# [Aufgaben zur Bearbeitung]
a) Geben Sie aus dem Artikel „Mein Partner hat eine Neue“ den Abschnitt von „Mein Partner hat“ bis „und eine Partnerin.“ wortgetreu wieder.
b) Schreiben Sie den Artikel „Mein Partner hat eine Neue“ im Anschluss an seinen letzten Satz weiter.

# [Textauszug]
Mein Partner hat eine Neue
Wenn Sie diesen Artikel lesen, sind Sie wahrscheinlich eine Betroffene. Doch wie ist es dazu gekommen? Was ist geschehen oder eher nicht geschehen? Denn Mann geht nicht einfach so, weil da eine andere tolle Frau ist.
Können Sie sich erinnern, als Sie Ihren Partner kennengelernt haben? Vielleicht schlug die Liebe wie ein Blitz ein oder Sie spürten, wie die Liebe für das Gegenüber mehr und mehr in Ihr Herz „gekrabbelt“ ist. Die ersten Wochen oder Monate war alles so, so wunderschön. Was für ein Glück Sie doch hatten, dass Ihnen solch ein interessanter Mann begegnet ist. Aus einem Mann und einer Frau wurden so ein Partner und eine Partnerin.

# [Erfasste Daten]
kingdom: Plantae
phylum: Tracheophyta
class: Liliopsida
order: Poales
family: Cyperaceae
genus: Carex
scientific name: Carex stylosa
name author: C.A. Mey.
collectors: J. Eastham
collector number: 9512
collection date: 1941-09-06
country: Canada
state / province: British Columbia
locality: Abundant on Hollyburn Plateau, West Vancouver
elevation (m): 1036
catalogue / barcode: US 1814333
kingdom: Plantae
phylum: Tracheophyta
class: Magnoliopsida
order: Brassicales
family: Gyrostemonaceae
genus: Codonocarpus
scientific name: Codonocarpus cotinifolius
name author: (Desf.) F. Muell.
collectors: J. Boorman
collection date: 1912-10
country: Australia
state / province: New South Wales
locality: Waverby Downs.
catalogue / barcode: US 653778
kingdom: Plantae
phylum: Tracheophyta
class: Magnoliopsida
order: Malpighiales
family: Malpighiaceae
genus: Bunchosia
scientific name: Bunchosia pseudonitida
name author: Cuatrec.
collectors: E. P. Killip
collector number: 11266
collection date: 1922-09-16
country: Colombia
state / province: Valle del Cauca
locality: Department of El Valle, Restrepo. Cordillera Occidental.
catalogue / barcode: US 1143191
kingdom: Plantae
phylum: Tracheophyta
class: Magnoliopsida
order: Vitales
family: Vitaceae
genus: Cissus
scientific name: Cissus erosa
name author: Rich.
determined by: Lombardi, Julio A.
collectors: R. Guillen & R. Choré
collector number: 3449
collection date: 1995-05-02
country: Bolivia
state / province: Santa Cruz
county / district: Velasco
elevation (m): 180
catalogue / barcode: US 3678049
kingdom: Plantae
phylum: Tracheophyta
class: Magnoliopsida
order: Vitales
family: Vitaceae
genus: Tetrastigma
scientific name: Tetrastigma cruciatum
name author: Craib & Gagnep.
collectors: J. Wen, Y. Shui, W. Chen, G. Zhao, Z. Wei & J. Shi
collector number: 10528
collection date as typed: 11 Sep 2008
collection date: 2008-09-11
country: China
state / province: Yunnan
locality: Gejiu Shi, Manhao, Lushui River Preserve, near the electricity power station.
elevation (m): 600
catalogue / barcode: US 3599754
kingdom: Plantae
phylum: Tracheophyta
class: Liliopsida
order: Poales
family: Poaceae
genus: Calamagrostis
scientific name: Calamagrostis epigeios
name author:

# [Lösungen]
a)
Mein Partner hat eine Neue
Wenn Sie diesen Artikel lesen, sind Sie wahrscheinlich eine Betroffene. Doch wie ist es dazu gekommen? Was ist geschehen oder eher nicht geschehen? Denn Mann geht nicht einfach so, weil da eine andere tolle Frau ist.
Können Sie sich erinnern, als Sie Ihren Partner kennengelernt haben? Vielleicht schlug die Liebe wie ein Blitz ein oder Sie spürten, wie die Liebe für das Gegenüber mehr und mehr in Ihr Herz „gekrabbelt“ ist. Die ersten Wochen oder Monate war alles so, so wunderschön. Was für ein Glück Sie doch hatten, dass Ihnen solch ein interessanter Mann begegnet ist. Aus einem Mann und einer Frau wurden so ein Partner und eine Partnerin.

b)
Sie bekamen Aufmerksamkeit(en) oder jeder war für den anderen der wichtigste Mensch. Das Händchenhalten kribbelte im ganzen Körper und in den Blick des anderen sind Sie eingetaucht. Die Sexualität wurde mit Freude und voller Neugier auf den Partner gelebt. Sie haben regelrecht gespürt, wie sehr Ihr Herz vor Liebe leuchtete. Und gerade deshalb waren die Zeiten ohne den Partner gefühlt voller Sehnsucht, manchmal haben Sie sogar schmerzvolle Sehnsucht gefühlt. Am liebsten wären Sie mit ihm 24 Stunden täglich zusammen gewesen oder doch zumindest viele Stunden.
Es wurde darüber gesprochen, wie man sich das gemeinsame Leben vorstellt. Welche Wünsche, welche Träume Sie beide von der Zukunft hatten. Wie entspannend und wohlfühlend muss es doch erst sein, wenn man mit dem Partner zusammenlebt. Keine extra Verabredung mehr, keine Autofahrerei mehr zum anderen, sondern jeden Abend mit dem anderen ins Bett gehen, jeden Morgen mit ihm aufstehen. Was für ein herrlicher Gedanke!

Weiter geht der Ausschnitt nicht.